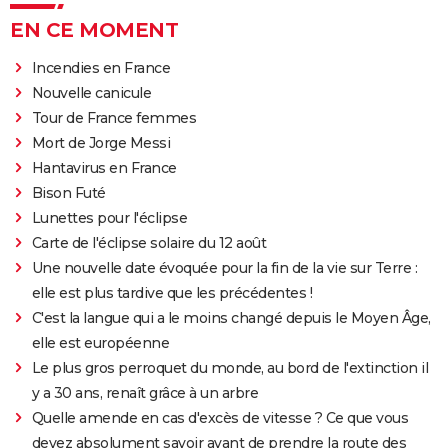
EN CE MOMENT
Incendies en France
Nouvelle canicule
Tour de France femmes
Mort de Jorge Messi
Hantavirus en France
Bison Futé
Lunettes pour l'éclipse
Carte de l'éclipse solaire du 12 août
Une nouvelle date évoquée pour la fin de la vie sur Terre :
elle est plus tardive que les précédentes !
C'est la langue qui a le moins changé depuis le Moyen Âge,
elle est européenne
Le plus gros perroquet du monde, au bord de l'extinction il
y a 30 ans, renaît grâce à un arbre
Quelle amende en cas d'excès de vitesse ? Ce que vous
devez absolument savoir avant de prendre la route des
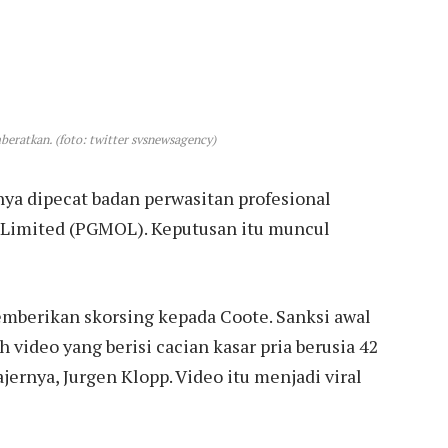
eratkan. (foto: twitter svsnewsagency)
nya dipecat badan perwasitan profesional
l Limited (PGMOL). Keputusan itu muncul
berikan skorsing kepada Coote. Sanksi awal
video yang berisi cacian kasar pria berusia 42
jernya, Jurgen Klopp. Video itu menjadi viral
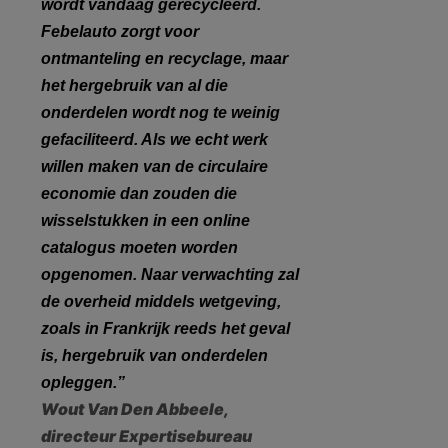
wordt vandaag gerecycleerd.
Febelauto zorgt voor
ontmanteling en recyclage, maar
het hergebruik van al die
onderdelen wordt nog te weinig
gefaciliteerd. Als we echt werk
willen maken van de circulaire
economie dan zouden die
wisselstukken in een online
catalogus moeten worden
opgenomen. Naar verwachting zal
de overheid middels wetgeving,
zoals in Frankrijk reeds het geval
is, hergebruik van onderdelen
opleggen.”
Wout Van Den Abbeele,
directeur Expertisebureau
□ □ □ □ □
Your copy should match the entries above exactly and contain no pictures.

EN CE MOMENT
Incendies en France
Nouvelle canicule
Tour de France femmes
Mort de Jorge Messi
Hantavirus en France
Bison Futé
Lunettes pour l'éclipse
Carte de l'éclipse solaire du 12 août
Une nouvelle date évoquée pour la fin de la vie sur Terre :
elle est plus tardive que les précédentes !
C'est la langue qui a le moins changé depuis le Moyen Âge,
elle est européenne
Le plus gros perroquet du monde, au bord de l'extinction il
y a 30 ans, renaît grâce à un arbre
Quelle amende en cas d'excès de vitesse ? Ce que vous
devez absolument savoir avant de prendre la route des
eratkan. (foto: twitter svsnewsagency)
nya dipecat badan perwasitan profesional
l Limited (PGMOL). Keputusan itu muncul
berikan skorsing kepada Coote. Sanksi awal
video yang berisi cacian kasar pria berusia 42
jernya, Jurgen Klopp. Video itu menjadi viral
wordt vandaag gerecycleerd.
Febelauto zorgt voor
ontmanteling en recyclage, maar
het hergebruik van al die
onderdelen wordt nog te weinig
gefaciliteerd. Als we echt werk
willen maken van de circulaire
economie dan zouden die
wisselstukken in een online
catalogus moeten worden
opgenomen. Naar verwachting zal
de overheid middels wetgeving,
zoals in Frankrijk reeds het geval
is, hergebruik van onderdelen
opleggen.”
Wout Van Den Abbeele,
directeur Expertisebureau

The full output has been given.